So I am glad I found this video, I bought this thinking it would be good to help charge my phone and tablets over night as we go camping 2-3 times a year. Saddly it doesn't or at least through the USB port. So I what I did was buy one of those 12V USB C Car Charger Sockets that has the USB QC3 and USB-C PD ports on them. I then used a 2.1-5.5mm DC port with open ends and attached it to the Car Charger Socket with crimping and some shrink tubing. the Car Charger Socket has a Volt read out on it ( shows it holding 12.5-11.5 volts) and charges my phone and tables in 45 mins. With the 2.1-5.5 mm DC connectors there is so many things you can run on this. The fact I can let this run over night and not worried about it overdischarging my Batterys is a freaking godsend You can run anything with that 12V port, so long as its nothing to crazy like a DC-AC interverter but you technically could.
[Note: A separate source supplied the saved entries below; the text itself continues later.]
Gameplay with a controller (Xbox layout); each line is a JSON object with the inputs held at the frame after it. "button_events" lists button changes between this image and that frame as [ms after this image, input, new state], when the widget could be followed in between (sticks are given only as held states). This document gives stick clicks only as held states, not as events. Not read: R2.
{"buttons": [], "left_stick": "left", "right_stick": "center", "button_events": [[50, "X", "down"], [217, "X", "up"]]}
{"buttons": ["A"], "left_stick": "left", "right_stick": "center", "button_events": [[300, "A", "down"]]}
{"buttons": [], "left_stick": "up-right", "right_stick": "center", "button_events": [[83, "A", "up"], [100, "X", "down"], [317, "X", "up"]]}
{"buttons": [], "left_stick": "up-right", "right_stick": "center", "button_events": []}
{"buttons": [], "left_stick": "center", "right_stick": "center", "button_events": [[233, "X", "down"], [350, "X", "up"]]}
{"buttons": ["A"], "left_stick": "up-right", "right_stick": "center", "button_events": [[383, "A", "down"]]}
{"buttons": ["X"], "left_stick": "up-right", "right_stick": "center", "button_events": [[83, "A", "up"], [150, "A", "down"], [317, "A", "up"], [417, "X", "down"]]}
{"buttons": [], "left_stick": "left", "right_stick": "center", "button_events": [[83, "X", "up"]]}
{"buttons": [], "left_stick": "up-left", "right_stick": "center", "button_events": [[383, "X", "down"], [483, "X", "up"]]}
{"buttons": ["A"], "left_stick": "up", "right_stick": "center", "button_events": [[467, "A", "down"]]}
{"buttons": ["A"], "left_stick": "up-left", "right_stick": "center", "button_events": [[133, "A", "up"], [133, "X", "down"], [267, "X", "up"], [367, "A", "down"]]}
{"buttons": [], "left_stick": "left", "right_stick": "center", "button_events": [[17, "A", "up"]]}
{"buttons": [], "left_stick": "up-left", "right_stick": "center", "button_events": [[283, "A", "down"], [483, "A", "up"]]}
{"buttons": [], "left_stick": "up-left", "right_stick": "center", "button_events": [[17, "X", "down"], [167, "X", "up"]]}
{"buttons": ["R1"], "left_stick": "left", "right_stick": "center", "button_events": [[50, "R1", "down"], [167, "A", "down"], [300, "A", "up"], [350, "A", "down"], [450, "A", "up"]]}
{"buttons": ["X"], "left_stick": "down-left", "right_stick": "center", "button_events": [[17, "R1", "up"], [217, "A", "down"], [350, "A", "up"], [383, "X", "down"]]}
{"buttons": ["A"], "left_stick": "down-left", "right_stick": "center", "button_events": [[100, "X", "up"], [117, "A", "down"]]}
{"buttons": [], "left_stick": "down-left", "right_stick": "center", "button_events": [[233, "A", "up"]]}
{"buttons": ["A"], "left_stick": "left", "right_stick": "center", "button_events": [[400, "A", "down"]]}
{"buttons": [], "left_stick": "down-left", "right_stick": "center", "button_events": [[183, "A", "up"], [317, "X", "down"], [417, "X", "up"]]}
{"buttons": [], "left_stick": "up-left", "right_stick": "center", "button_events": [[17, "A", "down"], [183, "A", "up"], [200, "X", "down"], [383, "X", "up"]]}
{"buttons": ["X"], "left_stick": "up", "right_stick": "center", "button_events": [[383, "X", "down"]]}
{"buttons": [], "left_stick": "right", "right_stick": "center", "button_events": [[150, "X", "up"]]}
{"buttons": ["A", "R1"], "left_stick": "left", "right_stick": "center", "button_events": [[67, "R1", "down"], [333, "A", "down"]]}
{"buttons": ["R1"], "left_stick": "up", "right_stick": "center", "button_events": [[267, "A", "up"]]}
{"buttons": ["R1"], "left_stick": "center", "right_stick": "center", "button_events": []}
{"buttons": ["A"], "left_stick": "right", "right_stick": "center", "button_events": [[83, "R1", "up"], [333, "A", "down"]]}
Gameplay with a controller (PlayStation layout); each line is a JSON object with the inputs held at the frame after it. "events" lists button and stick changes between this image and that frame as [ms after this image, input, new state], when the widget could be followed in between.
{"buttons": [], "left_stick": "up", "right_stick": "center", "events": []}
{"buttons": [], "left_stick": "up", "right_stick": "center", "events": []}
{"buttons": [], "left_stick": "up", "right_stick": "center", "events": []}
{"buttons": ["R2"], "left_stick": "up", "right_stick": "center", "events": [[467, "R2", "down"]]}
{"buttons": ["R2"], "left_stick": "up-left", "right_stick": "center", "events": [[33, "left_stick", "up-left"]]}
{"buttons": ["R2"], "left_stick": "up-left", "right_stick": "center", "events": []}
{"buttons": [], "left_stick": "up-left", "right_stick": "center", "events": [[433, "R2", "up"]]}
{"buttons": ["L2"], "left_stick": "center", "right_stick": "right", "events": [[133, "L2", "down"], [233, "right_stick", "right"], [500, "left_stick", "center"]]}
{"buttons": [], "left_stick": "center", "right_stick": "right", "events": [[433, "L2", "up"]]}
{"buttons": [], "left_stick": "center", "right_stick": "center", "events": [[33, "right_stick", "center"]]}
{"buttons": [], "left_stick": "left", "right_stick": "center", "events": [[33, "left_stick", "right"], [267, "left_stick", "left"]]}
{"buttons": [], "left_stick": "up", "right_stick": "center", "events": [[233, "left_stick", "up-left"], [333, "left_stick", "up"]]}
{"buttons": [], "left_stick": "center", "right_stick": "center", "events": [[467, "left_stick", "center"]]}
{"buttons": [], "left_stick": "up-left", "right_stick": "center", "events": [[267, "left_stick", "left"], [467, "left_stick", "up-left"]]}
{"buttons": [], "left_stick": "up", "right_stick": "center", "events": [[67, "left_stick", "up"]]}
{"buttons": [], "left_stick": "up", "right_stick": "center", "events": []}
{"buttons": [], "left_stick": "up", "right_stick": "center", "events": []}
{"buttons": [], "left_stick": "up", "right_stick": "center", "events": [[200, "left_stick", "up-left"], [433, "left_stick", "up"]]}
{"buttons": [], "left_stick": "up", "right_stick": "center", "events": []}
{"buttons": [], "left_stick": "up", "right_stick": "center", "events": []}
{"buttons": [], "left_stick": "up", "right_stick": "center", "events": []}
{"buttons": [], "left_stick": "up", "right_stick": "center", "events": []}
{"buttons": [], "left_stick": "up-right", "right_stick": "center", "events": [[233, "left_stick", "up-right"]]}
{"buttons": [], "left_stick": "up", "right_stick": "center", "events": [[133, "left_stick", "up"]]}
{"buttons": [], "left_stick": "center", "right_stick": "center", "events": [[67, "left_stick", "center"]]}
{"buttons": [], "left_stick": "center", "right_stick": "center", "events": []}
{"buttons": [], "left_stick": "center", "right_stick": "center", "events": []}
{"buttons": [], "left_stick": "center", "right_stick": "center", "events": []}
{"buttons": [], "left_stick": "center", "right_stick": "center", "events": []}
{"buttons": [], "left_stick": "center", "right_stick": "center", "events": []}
I would suggest using an M18 adapter the runs to a 13.8V DC Voltage Converter for that right from the M18 with a Digital Low Voltage Protector Disconnect Switch set at 16volts so you don't over discharge your battery
Great work James! Glad my lil vid could help and even more awesome you used the 12v out with car charger socket! Very creative and viable solution. You probably couldn't run a 230v inverter off this, or at least only a small one as the battery And power source will have current limiting/safety built in. Keep up the great work dude :-)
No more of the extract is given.